■ **Work instructions**:
Exactly the lines from the line containing "Posted on June 4, 2013 by" through the last line of the entries below should appear in the answer, reproduced verbatim.

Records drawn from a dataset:
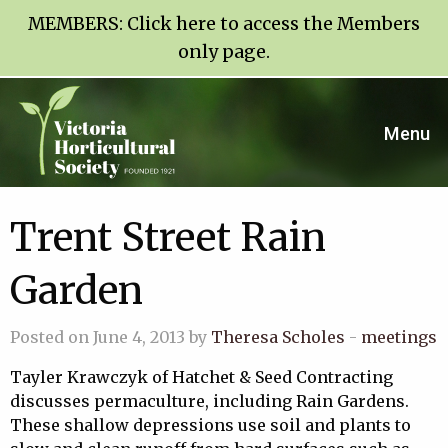
MEMBERS:
Click here to access the Members
only page
.
Menu
Trent Street Rain
Garden
Posted on June 4, 2013 by
Theresa Scholes
-
meetings
Tayler Krawczyk of Hatchet & Seed Contracting
discusses permaculture, including Rain Gardens.
These shallow depressions use soil and plants to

■ **Answer**:
Posted on June 4, 2013 by
Theresa Scholes
-
meetings
Tayler Krawczyk of Hatchet & Seed Contracting
discusses permaculture, including Rain Gardens.
These shallow depressions use soil and plants to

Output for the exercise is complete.